Die Begründung ist, soweit sie nicht bereits mit dem Zulassungsantrag vorgelegt worden ist, bei dem Oberverwaltungsgericht für das Land Nordrhein-Westfalen (Aegidiikirchplatz 5, 48143 Münster, bzw. Postfach 6309, 48033 Münster) schriftlich oder in elektronischer Form nach Maßgabe der Verordnung über den elektronischen Rechtsverkehr bei den Verwaltungsgerichten und den Finanzgerichten im Lande Nordrhein-Westfalen - ERVVO VG/FG - in der Fassung vom 1. Dezember 2010 (GV.NRW.2010 S. 648) einzureichen. Über den Antrag entscheidet das Oberverwaltungsgericht durch Beschluss.

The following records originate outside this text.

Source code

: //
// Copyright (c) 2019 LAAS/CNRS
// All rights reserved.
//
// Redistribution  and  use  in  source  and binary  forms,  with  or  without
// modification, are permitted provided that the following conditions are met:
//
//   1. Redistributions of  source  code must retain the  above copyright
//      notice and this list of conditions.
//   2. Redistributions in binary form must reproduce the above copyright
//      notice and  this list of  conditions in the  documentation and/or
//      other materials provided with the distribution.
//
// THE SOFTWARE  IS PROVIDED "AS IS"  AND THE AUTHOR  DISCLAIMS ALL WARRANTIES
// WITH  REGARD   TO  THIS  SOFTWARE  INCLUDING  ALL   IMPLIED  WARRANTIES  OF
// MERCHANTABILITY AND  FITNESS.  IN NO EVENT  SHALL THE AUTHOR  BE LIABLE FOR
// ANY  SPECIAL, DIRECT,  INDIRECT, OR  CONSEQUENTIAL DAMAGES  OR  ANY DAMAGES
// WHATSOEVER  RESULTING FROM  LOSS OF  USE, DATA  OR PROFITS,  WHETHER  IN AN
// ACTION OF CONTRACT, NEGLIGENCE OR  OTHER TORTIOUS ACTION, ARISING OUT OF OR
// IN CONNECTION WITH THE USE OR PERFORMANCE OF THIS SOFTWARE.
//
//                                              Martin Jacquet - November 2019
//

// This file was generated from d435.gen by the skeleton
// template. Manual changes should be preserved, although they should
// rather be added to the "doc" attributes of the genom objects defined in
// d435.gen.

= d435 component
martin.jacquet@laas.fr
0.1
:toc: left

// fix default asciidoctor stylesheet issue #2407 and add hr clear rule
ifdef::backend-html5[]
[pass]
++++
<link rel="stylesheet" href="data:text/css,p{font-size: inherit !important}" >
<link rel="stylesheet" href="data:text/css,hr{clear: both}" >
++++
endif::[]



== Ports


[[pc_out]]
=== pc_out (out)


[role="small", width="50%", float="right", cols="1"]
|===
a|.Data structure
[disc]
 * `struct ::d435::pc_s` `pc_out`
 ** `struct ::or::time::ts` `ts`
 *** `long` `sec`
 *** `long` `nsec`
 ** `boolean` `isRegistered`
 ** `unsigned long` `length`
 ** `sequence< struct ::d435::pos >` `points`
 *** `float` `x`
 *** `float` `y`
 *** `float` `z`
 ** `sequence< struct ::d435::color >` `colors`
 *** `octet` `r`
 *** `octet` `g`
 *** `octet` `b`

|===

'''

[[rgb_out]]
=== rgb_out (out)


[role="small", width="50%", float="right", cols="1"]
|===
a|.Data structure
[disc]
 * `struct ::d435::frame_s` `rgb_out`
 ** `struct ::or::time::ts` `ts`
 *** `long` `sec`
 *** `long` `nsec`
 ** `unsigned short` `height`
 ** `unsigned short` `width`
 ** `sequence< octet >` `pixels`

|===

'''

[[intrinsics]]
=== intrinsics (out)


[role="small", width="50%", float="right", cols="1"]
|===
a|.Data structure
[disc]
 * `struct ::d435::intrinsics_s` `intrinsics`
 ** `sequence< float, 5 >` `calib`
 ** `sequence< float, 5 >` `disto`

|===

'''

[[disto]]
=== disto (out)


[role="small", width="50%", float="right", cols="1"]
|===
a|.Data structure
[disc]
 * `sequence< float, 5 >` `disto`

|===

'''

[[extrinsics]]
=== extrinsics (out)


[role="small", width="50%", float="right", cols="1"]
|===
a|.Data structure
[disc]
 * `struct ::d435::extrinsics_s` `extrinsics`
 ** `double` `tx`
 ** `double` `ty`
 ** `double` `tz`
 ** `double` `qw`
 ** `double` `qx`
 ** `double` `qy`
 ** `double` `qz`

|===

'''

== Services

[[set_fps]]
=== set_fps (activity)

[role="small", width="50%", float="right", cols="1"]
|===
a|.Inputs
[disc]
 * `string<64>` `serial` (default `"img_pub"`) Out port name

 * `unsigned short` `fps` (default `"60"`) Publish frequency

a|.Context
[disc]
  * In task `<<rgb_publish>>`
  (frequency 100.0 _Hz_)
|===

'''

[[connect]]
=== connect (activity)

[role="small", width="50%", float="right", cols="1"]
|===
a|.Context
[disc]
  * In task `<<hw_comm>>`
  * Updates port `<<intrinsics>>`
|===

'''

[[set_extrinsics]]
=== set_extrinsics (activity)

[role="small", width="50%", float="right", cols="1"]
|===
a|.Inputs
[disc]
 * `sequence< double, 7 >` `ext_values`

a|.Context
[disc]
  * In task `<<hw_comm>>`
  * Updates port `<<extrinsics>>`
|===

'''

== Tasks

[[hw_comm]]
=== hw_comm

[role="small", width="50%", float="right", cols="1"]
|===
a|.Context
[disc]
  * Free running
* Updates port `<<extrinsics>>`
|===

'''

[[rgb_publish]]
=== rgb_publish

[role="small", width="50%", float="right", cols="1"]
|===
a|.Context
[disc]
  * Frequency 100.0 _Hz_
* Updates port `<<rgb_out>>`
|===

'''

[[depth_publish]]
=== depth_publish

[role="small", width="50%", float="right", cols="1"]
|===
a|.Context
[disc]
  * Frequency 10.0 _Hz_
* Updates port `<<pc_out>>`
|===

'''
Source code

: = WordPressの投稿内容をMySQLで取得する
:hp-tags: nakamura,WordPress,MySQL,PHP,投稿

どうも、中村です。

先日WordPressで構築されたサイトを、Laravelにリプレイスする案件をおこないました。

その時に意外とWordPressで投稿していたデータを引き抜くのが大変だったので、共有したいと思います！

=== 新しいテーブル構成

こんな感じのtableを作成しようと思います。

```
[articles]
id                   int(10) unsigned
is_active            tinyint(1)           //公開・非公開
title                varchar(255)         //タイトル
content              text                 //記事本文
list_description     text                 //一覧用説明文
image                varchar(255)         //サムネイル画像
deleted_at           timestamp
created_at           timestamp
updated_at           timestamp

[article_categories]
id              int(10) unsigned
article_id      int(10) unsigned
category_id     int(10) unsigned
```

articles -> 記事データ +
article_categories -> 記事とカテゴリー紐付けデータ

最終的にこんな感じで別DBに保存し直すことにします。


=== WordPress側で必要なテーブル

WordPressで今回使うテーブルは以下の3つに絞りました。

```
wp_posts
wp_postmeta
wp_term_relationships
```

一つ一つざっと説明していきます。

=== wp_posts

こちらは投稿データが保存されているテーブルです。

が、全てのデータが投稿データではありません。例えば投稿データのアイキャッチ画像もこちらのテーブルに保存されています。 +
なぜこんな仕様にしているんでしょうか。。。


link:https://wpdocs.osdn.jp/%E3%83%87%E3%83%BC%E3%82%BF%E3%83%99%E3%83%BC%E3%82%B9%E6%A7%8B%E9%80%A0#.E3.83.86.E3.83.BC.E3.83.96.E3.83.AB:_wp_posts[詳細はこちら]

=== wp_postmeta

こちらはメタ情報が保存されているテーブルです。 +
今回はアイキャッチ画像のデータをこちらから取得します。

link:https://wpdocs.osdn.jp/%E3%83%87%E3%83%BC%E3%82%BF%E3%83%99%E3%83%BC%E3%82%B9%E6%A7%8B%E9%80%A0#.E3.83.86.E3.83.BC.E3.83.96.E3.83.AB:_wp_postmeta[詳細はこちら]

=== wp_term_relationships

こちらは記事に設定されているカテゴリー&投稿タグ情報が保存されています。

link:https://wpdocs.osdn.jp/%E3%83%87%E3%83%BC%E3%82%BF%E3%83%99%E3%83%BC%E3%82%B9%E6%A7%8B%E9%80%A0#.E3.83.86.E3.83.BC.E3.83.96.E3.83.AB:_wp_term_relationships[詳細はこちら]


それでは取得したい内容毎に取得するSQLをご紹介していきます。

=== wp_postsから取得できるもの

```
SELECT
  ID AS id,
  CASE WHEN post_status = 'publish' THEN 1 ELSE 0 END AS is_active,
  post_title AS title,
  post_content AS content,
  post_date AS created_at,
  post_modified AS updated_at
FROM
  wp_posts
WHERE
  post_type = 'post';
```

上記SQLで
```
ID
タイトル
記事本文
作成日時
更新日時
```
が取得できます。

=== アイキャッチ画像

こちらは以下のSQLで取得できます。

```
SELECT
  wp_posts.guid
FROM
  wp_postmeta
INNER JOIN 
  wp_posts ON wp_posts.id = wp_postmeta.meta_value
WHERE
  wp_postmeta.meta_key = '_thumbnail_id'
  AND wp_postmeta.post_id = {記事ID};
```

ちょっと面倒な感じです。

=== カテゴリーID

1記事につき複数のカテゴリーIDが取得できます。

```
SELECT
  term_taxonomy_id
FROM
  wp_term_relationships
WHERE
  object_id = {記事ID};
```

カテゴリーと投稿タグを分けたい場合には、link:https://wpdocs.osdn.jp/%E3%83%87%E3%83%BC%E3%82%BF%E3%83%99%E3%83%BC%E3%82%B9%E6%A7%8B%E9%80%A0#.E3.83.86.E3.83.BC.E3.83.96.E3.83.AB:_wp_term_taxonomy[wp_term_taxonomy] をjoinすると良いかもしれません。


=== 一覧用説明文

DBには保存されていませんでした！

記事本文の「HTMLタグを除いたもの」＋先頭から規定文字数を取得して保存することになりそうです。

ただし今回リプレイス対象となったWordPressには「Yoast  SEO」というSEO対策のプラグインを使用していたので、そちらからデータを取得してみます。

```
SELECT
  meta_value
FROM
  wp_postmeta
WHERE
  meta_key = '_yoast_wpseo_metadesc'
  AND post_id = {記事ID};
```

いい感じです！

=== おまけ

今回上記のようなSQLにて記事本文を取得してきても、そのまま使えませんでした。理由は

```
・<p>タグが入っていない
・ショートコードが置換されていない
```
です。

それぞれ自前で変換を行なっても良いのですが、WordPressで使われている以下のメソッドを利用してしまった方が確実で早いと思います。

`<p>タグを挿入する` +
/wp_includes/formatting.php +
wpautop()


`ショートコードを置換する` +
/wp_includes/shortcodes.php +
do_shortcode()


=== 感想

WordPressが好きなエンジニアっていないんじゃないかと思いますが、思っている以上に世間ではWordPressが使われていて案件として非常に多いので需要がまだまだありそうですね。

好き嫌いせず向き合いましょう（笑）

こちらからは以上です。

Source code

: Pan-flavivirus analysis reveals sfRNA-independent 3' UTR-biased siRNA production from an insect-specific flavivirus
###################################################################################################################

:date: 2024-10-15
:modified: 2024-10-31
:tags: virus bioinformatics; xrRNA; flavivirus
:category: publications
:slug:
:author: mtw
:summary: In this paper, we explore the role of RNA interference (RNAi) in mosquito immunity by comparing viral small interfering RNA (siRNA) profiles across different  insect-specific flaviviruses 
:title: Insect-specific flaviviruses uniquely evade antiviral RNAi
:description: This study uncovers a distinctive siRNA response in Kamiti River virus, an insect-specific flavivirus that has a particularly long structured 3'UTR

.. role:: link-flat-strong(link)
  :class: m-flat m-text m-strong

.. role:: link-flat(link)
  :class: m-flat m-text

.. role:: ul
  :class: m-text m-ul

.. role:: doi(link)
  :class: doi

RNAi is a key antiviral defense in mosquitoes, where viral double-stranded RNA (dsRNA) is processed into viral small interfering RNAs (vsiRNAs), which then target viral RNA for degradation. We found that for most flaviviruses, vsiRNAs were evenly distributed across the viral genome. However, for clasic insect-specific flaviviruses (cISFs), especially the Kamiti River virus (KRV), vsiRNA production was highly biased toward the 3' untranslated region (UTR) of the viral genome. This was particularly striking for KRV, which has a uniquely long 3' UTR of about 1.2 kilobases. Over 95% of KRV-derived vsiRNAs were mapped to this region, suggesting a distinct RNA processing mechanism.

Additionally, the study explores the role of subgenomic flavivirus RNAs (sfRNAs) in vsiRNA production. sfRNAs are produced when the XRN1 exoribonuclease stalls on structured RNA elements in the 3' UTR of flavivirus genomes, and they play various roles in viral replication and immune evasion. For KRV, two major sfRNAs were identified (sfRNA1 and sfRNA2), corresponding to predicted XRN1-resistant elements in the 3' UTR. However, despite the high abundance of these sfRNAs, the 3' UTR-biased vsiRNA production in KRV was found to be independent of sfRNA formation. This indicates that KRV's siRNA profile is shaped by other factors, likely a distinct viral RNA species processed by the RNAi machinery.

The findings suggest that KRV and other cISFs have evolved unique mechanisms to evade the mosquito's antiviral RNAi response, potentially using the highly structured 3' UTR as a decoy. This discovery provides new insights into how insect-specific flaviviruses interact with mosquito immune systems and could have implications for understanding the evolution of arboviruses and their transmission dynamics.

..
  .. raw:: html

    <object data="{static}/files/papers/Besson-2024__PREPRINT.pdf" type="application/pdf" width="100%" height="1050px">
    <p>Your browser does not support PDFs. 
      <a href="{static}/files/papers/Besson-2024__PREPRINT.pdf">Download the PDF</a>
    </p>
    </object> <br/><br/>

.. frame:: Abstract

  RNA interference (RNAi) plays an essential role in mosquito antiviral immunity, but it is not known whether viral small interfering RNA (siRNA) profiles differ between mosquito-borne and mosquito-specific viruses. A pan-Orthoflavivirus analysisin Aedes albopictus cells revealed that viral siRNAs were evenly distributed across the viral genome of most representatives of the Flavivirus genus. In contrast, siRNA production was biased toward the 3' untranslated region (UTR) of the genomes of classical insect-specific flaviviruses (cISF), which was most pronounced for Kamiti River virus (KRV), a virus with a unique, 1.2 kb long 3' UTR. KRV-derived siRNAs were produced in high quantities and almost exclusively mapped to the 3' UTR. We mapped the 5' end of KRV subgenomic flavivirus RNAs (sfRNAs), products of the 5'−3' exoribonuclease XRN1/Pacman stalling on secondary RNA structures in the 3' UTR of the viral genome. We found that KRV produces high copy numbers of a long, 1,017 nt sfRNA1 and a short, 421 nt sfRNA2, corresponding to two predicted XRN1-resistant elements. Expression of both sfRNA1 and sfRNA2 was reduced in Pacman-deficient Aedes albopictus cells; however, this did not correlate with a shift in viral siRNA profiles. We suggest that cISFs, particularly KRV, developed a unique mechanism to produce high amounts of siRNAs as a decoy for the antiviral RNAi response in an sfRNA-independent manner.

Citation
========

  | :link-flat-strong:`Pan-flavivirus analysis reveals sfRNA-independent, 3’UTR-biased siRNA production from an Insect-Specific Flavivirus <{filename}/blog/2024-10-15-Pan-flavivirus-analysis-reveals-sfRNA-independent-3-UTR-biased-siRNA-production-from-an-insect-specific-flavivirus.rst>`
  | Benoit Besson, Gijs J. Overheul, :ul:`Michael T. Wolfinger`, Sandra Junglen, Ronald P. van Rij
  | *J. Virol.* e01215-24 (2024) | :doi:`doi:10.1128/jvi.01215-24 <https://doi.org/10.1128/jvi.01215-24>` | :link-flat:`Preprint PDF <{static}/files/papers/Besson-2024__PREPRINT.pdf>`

Vor dem Oberverwaltungsgericht müssen sich die Beteiligten durch Prozessbevollmächtigte vertreten lassen; dies gilt auch für Prozesshandlungen, durch die ein Verfahren vor dem Oberverwaltungsgericht eingeleitet wird. Als Bevollmächtigte sind Rechtsanwälte und Rechtslehrer an einer staatlichen oder staatlich anerkannten Hochschule eines Mitgliedstaates der Europäischen Union, eines anderen Vertragsstaates des Abkommens über den Europäischen Wirtschaftsraum oder der Schweiz, die die Befähigung zum Richteramt besitzen, sowie die ihnen kraft Gesetzes gleichgestellten Personen zugelassen. Auf die zusätzlichen Vertretungsmöglichkeiten für Behörden und juristische Personen des öffentlichen Rechts einschließlich der von ihnen zur Erfüllung ihrer öffentlichen Aufgaben gebildeten Zusammenschlüsse wird hingewiesen (vgl. § 67 Abs. 4 Satz 4 der Verwaltungsgerichtsordnung - VwGO - in der Fassung gemäß Art. 13 des Gesetzes zur Neuregelung des Rechtsberatungsrechts vom 12. Dezember 2007, BGBl. I S. 2840, und § 5 Nr. 6 des Einführungsgesetzes zum Rechtsdienstleistungsgesetz - RDGEG -). Darüber hinaus sind die in § 67 Abs. 2 Satz 2 Nr. 3 bis 7 VwGO bezeichneten Personen und Organisationen unter den dort genannten Voraussetzungen vor dem Oberverwaltungsgericht als Bevollmächtigte zugelassen.

Der Antragsschrift sollen möglichst Abschriften für die übrigen Beteiligten beigefügt werden.

T. C. Q

Ferner ergeht folgender

B e s c h l u s s :

Der Wert des Streitgegenstandes wird gemäß § 52 Abs. 3 des Gerichtskostengesetzes in Höhe der streitigen Beitragsforderung auf 1.049,29 EUR festgesetzt.